[PATCH] D28540: [NVPTX] Added support for half-precision floating point.

Fri Jan 13 11:56:19 PST 2017

tra added inline comments.

================
Comment at: lib/Target/NVPTX/NVPTXSubtarget.h:104
   bool hasImageHandles() const;
+  bool hasFP16() const { return SmVersion >= 53; }
+  bool allowFP16Math() const;
----------------
jlebar wrote:
> jlebar wrote:
> > tra wrote:
> > > jlebar wrote:
> > > > Do we need this function at all?  It's kind of confusing because pre-sm_53 we had fp16 loads/stores, so you could say we "had" fp16.  But also someone might accidentally call this instead of allowFP16Math().
> > > Renamed to hasFP16Math.
> > Yeah, but still...do we need it?  It's confusing that the predicates in the .td are called "hasFP16Math" but they actually correspond to allowFP16Math, and I'm afraid in general someone will call hasFP16Math when they mean to call allowFP16Math.  It seems that nobody needs this function today, so can we remove it and inline the SM version check into allowFP16Math?
> > 
> > We might also want to change the tablegen predicate to match this function name.
> ^ This is my only remaining nontrivial concern about the patch.  Otherwise, looks great to me.
I'd rather keep both functions here so one can tell 'hardware has this feature' from 'we can use this feature'.

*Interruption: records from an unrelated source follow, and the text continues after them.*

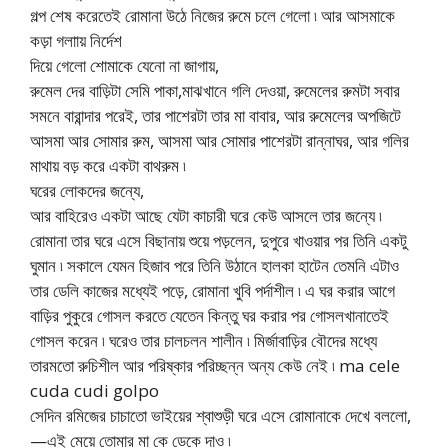
গল্প শেষ করেতেই রোমানা উঠে নিজের রুমে চলে গেলো ৷ আর আসমাকে
কড়া গলাায় নির্দেশ
দিয়ে গেলো শোমাকে যেনো না জাগায়,
রুমেল দের বাড়িটা সেমি পাকা,মাঝখানে গলি দেওয়া, রুমেলের রুমটা সবার
সমনে বারান্দার পরেই, তার পাশেরটা তার মা বাবার, আর রুমেলের অপজিটে
আসমা আর সোমার রুম, আসমা আর সোমার পাশেরটা রান্নাঘর, আর গলির
মাথায় বড় করে একটা বাথরুম ৷
ঘরের লোকদের জন্যে,
আর বাহিরেও একটা আছে যেটা কাচারী ঘরে কেউ আসলে তার জন্যে ৷
রোমানা তার ঘরে এসে বিছানায় শুয়ে পড়লেন, দুপুরে খাওয়ার পর তিনি একটু
ঘুমান ৷ সকালে যেমন হিজাব পরে তিনি উঠানে হালকা হাটেন তেমনি এটাও
তার ডেলি কাজের মধ্যেই পড়ে, রোমানা খুবি পর্দাশীল ৷ এ ঘর করার আগে
বাড়ির পুকুরে গোসল করতে যেতেন কিন্তু ঘর করার পর গোসলখানাতেই
গোসল করেন ৷ ঘরেও তার চালচলন শালীন ৷ মির্জাবাড়ির বৌদের মধ্যে
তারমতো রুচিশীল আর পরিষ্কার পরিচ্ছন্ন অন্য কেউ নেই ৷ ma cele
cuda cudi golpo
সেদিন রমিজের চাচাতো ভাইয়ের শ্বাশুড়ী ঘরে এসে রোমানাকে দেখে বললো,
—এই মেয়ে তোমার মা কে ডেকে দাও ৷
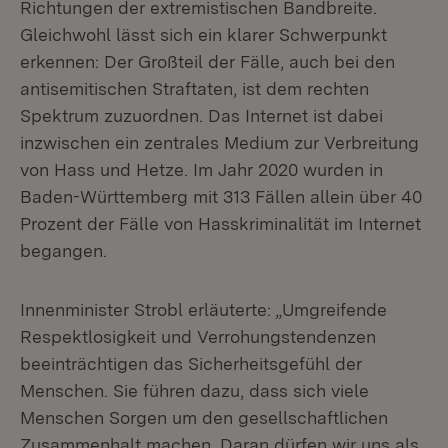
Richtungen der extremistischen Bandbreite.
Gleichwohl lässt sich ein klarer Schwerpunkt
erkennen: Der Großteil der Fälle, auch bei den
antisemitischen Straftaten, ist dem rechten
Spektrum zuzuordnen. Das Internet ist dabei
inzwischen ein zentrales Medium zur Verbreitung
von Hass und Hetze. Im Jahr 2020 wurden in
Baden-Württemberg mit 313 Fällen allein über 40
Prozent der Fälle von Hasskriminalität im Internet
begangen.
Innenminister Strobl erläuterte: „Umgreifende
Respektlosigkeit und Verrohungstendenzen
beeinträchtigen das Sicherheitsgefühl der
Menschen. Sie führen dazu, dass sich viele
Menschen Sorgen um den gesellschaftlichen
Zusammenhalt machen. Daran dürfen wir uns als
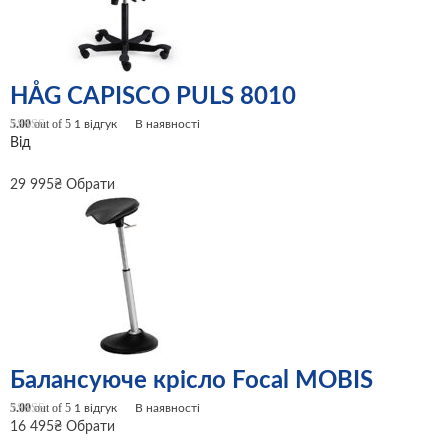
HÅG CAPISCO PULS 8010
5.00
out of 5
1
відгук
В наявності
Від
29 995
₴
Обрати
Балансуюче крісло Focal MOBIS
5.00
out of 5
1
відгук
В наявності
16 495
₴
Обрати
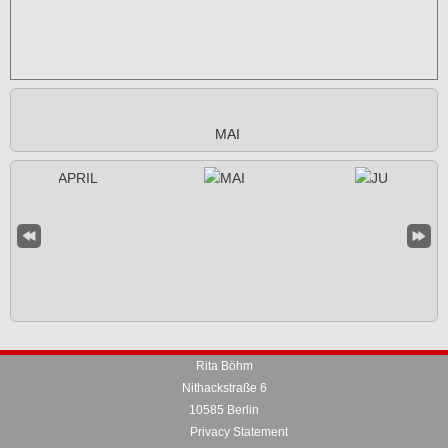
MAI
Rita Böhm
Nithackstraße 6
10585 Berlin
Privacy Statement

You do have a point about the predicate name in .td file. I've renamed it to useFP16Math to avoid confusion with this function.

================
Comment at: test/CodeGen/NVPTX/f16-instructions.ll:764
+; CHECK:      cvt.f32.f16     [[AF:%f[0-9]+]], [[A]];
+; CHECK:      sin.approx.f32  [[RF:%f[0-9]+]], [[AF]];
+; CHECK:      cvt.rn.f16.f32  [[R:%h[0-9]+]], [[RF]];
----------------
jlebar wrote:
> tra wrote:
> > jlebar wrote:
> > > jlebar wrote:
> > > > How do we know it's correct to lower this as `cvt.to.f16(sin.approx.f32(x))`?  That only works if we're guaranteed that the error of sin.approx.f32 is too small to be noticed in fp16.  But that doesn't seem guaranteed.  All the ISA says about precision is
> > > > 
> > > > > The maximum absolute error is 2^-20.9 in quadrant 00.
> > > > 
> > > > This error is too small to be represented in an fp16, which would normally mean we're good.  But because it qualifies with "in quadrant 00", that suggests that all bets are off if we're not in...whatever is quadrant 00.  (I presume it's the first quadrant?)
> > > > 
> > > > Same for cosine.
> > > Actually, I take it back about 2^-20.9 being too small to fit in an fp16.  I forgot about denormals.  See https://en.wikipedia.org/wiki/Half-precision_floating-point_format#Precision_limitations_on_decimal_values_in_.5B0.2C_1.5D
> > I don't have a good answer. In general, given that fp16 has fewer bits of mantissa, whatever error sin.approx.f32 produces is likely to be lost because the low bits will be lost during conversion to fp16. We'll know more once I have FP test suite running on GPU.
> I really think, in the absence of evidence that it is safe, we need to be conservative and disable this (except for fastmath, if you like).  We should not assume that sin.approx.f32 is sufficiently accurate outside of the first quadrant (and I am not even sure it's sufficiently accurate within the first quadrant).
Done in D28619/r291936

https://reviews.llvm.org/D28540